Backend Truth Contract¤
Every canonical benchmark run must record and validate:
| Field | Source | Expected value for GPU runs |
|---|---|---|
requested_platform |
Runner CLI/profile | gpu |
active_backend |
init_platform() / JAX |
gpu |
environment.platform.devices |
Runtime probe | Includes cuda devices |
gpu_name |
Environment capture | Matches expected hardware class (for Vast automation: A100) |
Automated Vast two-pass runs fail fast if any of these checks do not match expected values.
Scenario Categories¤
| Category | IDs | What It Measures |
|---|---|---|
| Computer Vision | CV-1, CV-2, CV-3, CV-4 | Image loading + augmentation throughput |
| NLP | NLP-1, NLP-2 | Tokenization pipeline throughput |
| Tabular | TAB-1, TAB-2 | Structured data loading |
| Multimodal | MM-1, MM-2 | Multi-modal data interleaving |
| Pipeline Complexity | PC-1 to PC-5 | DAG depth, branching, caching |
| I/O Patterns | IO-1, IO-2, IO-3, IO-4 | Sequential vs random, streaming, caching |
| Distributed | DIST-1, DIST-2 | Multi-device sharding and mesh config |
| Production | PR-1, PR-2 | Checkpointing, determinism |
| Augmentation | AUG-1, AUG-2, AUG-3 | Stochastic transform pipeline overhead |
| Datarax Unique | NNX-1, XFMR-1 | Flax NNX integration, JIT+vmap acceleration |
Stability Validation¤
Before publishing results, the StabilityValidator checks that all measurements have CV < 10%. Unstable scenarios are flagged for additional repetitions.
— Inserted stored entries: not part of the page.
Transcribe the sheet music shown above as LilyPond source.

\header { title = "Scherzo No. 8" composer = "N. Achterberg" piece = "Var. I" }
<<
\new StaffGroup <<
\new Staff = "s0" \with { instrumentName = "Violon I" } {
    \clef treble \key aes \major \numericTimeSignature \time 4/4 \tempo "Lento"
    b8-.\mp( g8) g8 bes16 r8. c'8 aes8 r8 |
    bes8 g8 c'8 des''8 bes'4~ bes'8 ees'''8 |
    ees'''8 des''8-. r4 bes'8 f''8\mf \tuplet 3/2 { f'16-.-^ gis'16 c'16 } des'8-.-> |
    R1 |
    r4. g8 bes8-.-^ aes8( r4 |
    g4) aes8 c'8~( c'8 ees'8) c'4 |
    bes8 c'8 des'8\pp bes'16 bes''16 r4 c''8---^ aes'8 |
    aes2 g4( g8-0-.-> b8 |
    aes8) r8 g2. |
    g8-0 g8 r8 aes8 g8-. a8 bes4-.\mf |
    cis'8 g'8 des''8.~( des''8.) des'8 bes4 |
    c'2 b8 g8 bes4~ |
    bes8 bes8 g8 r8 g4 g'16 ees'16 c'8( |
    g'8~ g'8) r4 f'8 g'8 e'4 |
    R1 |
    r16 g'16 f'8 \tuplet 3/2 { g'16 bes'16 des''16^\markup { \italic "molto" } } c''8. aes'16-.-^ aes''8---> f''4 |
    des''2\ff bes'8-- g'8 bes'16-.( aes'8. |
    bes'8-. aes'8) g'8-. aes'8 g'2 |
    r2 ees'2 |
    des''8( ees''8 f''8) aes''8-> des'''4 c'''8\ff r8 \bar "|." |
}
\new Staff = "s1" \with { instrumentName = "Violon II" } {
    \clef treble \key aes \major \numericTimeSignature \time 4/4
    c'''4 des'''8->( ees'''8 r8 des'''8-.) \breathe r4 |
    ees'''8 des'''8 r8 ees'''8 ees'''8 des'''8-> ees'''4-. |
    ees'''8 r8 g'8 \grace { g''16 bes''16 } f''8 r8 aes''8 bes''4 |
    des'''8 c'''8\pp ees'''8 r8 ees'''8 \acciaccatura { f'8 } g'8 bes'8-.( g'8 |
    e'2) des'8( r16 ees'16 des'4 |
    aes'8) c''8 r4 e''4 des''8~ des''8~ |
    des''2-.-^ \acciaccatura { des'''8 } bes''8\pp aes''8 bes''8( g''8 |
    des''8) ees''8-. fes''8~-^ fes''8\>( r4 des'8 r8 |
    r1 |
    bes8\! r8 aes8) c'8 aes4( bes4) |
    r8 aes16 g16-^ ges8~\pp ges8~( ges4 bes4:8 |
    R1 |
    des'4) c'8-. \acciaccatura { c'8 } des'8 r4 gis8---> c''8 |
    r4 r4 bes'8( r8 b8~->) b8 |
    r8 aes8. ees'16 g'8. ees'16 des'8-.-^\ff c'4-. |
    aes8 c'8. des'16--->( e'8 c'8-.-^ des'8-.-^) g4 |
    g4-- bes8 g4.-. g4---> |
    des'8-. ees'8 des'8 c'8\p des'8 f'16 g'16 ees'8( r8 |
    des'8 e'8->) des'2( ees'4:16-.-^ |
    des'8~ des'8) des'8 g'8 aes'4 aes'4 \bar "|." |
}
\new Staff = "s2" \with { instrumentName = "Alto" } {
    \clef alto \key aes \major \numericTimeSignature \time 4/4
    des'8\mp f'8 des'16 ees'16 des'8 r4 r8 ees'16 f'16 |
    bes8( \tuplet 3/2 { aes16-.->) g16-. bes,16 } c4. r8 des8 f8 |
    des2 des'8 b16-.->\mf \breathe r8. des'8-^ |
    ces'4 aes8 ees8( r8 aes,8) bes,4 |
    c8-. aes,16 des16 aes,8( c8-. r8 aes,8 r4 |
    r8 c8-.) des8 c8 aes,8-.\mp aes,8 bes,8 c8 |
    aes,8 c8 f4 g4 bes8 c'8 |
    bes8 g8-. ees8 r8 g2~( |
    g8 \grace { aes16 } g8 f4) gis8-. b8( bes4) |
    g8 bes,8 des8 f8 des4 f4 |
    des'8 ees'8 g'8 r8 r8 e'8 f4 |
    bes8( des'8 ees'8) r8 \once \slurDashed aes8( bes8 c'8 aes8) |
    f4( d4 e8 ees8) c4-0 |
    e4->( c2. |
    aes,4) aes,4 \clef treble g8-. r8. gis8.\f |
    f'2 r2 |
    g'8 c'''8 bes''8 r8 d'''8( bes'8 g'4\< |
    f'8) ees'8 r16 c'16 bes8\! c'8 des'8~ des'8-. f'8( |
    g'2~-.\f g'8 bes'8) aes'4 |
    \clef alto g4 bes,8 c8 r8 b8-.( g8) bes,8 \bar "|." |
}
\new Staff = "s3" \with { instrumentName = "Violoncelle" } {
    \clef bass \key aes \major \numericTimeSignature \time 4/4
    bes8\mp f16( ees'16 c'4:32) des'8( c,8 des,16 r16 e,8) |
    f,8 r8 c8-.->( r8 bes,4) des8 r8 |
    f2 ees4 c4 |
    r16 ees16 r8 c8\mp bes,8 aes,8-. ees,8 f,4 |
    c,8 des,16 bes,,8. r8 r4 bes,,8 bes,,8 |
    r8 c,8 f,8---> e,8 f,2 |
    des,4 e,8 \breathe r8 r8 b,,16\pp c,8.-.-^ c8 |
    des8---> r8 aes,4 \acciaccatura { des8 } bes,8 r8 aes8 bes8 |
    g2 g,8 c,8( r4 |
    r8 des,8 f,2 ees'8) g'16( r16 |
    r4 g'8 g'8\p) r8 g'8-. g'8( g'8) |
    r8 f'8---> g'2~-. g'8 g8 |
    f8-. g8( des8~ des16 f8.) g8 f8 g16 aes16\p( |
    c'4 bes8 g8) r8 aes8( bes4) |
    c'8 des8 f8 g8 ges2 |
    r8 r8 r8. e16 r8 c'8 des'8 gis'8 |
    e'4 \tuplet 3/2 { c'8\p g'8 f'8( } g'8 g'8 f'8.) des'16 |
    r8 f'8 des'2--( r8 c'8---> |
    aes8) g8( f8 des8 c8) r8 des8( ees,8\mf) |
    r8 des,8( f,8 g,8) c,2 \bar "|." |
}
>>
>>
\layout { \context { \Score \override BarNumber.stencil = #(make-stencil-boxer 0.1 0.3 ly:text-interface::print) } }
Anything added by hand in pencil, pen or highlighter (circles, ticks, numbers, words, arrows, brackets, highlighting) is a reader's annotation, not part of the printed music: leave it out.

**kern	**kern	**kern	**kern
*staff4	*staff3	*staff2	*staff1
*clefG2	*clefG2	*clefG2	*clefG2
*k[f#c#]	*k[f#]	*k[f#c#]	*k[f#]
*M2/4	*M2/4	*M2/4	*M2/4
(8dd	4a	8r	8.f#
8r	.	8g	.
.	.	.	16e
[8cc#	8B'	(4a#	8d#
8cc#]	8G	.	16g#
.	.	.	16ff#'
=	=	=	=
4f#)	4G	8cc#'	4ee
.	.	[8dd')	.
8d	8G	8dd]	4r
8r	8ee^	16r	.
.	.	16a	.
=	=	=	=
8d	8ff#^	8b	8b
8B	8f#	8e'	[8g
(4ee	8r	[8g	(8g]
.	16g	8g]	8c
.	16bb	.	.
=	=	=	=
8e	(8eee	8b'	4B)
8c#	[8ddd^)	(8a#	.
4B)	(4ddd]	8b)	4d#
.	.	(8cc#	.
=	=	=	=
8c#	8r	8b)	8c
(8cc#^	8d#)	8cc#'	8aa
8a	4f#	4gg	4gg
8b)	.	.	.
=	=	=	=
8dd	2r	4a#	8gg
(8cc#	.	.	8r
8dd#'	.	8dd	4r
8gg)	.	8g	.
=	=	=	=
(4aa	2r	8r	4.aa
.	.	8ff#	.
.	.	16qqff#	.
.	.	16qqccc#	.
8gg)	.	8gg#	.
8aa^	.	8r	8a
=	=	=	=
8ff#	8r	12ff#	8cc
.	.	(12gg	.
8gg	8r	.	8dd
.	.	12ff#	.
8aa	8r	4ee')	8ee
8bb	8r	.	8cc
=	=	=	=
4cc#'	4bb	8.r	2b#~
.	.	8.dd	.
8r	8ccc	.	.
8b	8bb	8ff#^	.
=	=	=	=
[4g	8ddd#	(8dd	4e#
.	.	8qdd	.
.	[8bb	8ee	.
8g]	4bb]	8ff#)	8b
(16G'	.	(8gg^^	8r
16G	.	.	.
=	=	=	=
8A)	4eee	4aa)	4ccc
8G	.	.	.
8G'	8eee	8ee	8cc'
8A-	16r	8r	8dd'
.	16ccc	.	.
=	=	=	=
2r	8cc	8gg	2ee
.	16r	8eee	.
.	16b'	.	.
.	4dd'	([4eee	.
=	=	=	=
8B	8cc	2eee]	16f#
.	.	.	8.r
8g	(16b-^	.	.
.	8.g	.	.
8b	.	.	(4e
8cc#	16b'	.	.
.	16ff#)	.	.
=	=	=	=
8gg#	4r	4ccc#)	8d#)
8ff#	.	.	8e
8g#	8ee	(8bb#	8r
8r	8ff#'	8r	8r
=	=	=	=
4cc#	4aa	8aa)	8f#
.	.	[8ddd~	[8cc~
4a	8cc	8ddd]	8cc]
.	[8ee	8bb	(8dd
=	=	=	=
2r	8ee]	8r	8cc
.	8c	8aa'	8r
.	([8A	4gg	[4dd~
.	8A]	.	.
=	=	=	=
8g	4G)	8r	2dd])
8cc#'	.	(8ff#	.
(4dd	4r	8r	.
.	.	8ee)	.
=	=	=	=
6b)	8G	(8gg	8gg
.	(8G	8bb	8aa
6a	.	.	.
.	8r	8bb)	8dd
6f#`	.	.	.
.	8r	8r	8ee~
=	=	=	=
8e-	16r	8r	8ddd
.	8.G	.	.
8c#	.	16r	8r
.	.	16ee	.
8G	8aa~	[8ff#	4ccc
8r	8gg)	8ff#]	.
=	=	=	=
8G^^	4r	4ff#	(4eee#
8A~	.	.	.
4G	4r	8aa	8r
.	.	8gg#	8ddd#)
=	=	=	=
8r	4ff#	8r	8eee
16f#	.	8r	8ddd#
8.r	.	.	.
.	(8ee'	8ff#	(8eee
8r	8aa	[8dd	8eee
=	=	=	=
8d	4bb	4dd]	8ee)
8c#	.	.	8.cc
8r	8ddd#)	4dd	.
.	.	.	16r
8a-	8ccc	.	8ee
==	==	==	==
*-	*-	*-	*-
from benchmarks.analysis.stability import StabilityValidator
from benchmarks.runners.full_runner import ComparativeResults
results = ComparativeResults.load("benchmark-data/reports/latest")
validator = StabilityValidator(cv_threshold=0.10)
report = validator.validate(results)
print(f"Stable: {report.stable_count}/{report.total_results}")
for sid, adapter, cv in report.unstable_scenarios:
print(f" UNSTABLE: {sid}/{adapter} CV={cv:.2%}")